Features of FIRST Sets

**Definition: The FIRST set of a nonterminal symbol is the set of terminal symbols that can appear as the first symbol in a string derived from that nonterminal. In other words, it is the set of all possible starting symbols for a string derived from that nonterminal.
**Calculation: The FIRST set for each nonterminal symbol is calculated by examining the productions for that symbol and determining which terminal symbols can appear as the first symbol in a string derived from that production.
**Recursive Descent Parsing: The FIRST set is often used in recursive descent parsing, which is a top-down parsing technique that uses the FIRST set to determine which production to use at each step of the parsing process.
**Ambiguity Resolution: The FIRST set can help resolve ambiguities in the grammar by providing a way to determine which production to use based on the next input symbol.
**Follow Set: The FOLLOW set is another concept used in syntax analysis that represents the set of symbols that can appear immediately after a nonterminal symbol in a derivation. The FOLLOW set is often used in conjunction with the FIRST set to resolve parsing conflicts and ensure that the parser can correctly identify the structure of the input code.

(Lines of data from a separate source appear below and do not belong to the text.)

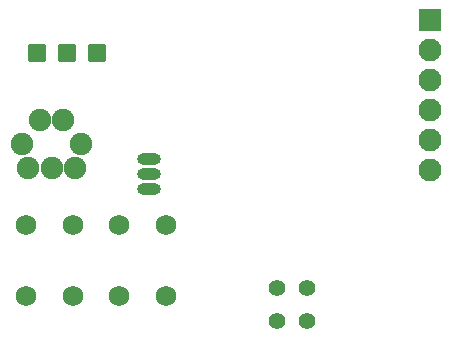
<source format=gbs>
G04 Layer: BottomSolderMaskLayer*
G04 EasyEDA v6.5.15, 2022-09-09 10:58:47*
G04 19121817273c46a5bb41958087e4de9f,cdadd2d4b4cb47a19753abecc85b3b56,10*
G04 Gerber Generator version 0.2*
G04 Scale: 100 percent, Rotated: No, Reflected: No *
G04 Dimensions in millimeters *
G04 leading zeros omitted , absolute positions ,4 integer and 5 decimal *
%FSLAX45Y45*%
%MOMM*%

%AMMACRO1*1,1,$1,$2,$3*1,1,$1,$4,$5*1,1,$1,0-$2,0-$3*1,1,$1,0-$4,0-$5*20,1,$1,$2,$3,$4,$5,0*20,1,$1,$4,$5,0-$2,0-$3,0*20,1,$1,0-$2,0-$3,0-$4,0-$5,0*20,1,$1,0-$4,0-$5,$2,$3,0*4,1,4,$2,$3,$4,$5,0-$2,0-$3,0-$4,0-$5,$2,$3,0*%
%ADD10C,1.3970*%
%ADD11O,1.9999959999999999X0.9999979999999999*%
%ADD12C,1.7272*%
%ADD13C,1.9032*%
%ADD14MACRO1,0.2032X-0.6502X0.6502X0.6502X0.6502*%
%ADD15C,1.9533*%
%ADD16R,1.9533X1.9533*%

%LPD*%
D10*
G01*
X4216654Y-3868420D03*
G01*
X4470654Y-3868420D03*
G01*
X4216654Y-4147820D03*
G01*
X4470654Y-4147820D03*
D11*
G01*
X3136900Y-2781300D03*
G01*
X3136900Y-2908300D03*
G01*
X3136900Y-3035300D03*
D12*
G01*
X2095500Y-3337052D03*
G01*
X2095500Y-3937000D03*
G01*
X2495550Y-3337052D03*
G01*
X2495550Y-3937000D03*
G01*
X2882900Y-3337052D03*
G01*
X2882900Y-3937000D03*
G01*
X3282950Y-3337052D03*
G01*
X3282950Y-3937000D03*
D13*
G01*
X2211400Y-2452395D03*
G01*
X2411399Y-2452395D03*
G01*
X2061387Y-2652395D03*
G01*
X2561386Y-2652395D03*
G01*
X2111400Y-2852394D03*
G01*
X2311400Y-2852394D03*
G01*
X2511399Y-2852394D03*
D14*
G01*
X2184400Y-1879600D03*
G01*
X2438400Y-1879600D03*
G01*
X2692400Y-1879600D03*
D15*
G01*
X5511800Y-2362200D03*
G01*
X5511800Y-2108200D03*
G01*
X5511800Y-1854200D03*
D16*
G01*
X5511927Y-1600072D03*
D15*
G01*
X5511800Y-2616200D03*
G01*
X5511800Y-2870200D03*
M02*

</source>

**Advantages of Using FIRST Set in Syntax Analysis

**Improved parsing: FIRST set can be used to determine which production rule should be used to expand a non-terminal in an LL or LR parser, which helps to improve the accuracy and efficiency of the parsing process.
**Ambiguity resolution: FIRST set can be used to resolve ambiguities in the grammar, by determining which production rule should be used in cases where multiple production rules can apply to the same non-terminal.
**Simplified error handling: By determining which production rule should be used based on the FIRST set, an LL or LR parser can detect errors in the source code more quickly and accurately.

**Disadvantages of Using FIRST Set in Syntax Analysis

**Complexity: Computing FIRST set can be a complex process, especially for grammars with many non-terminals and production rules.
**Limited applicability: FIRST set is mainly used in LL and LR parsing algorithms, and may not be applicable to other types of parsing algorithms.
**Limitations of LL parsing: LL parsing is limited in its ability to handle certain types of grammars, such as those with left-recursive rules, which can lead to an infinite loop in the parser.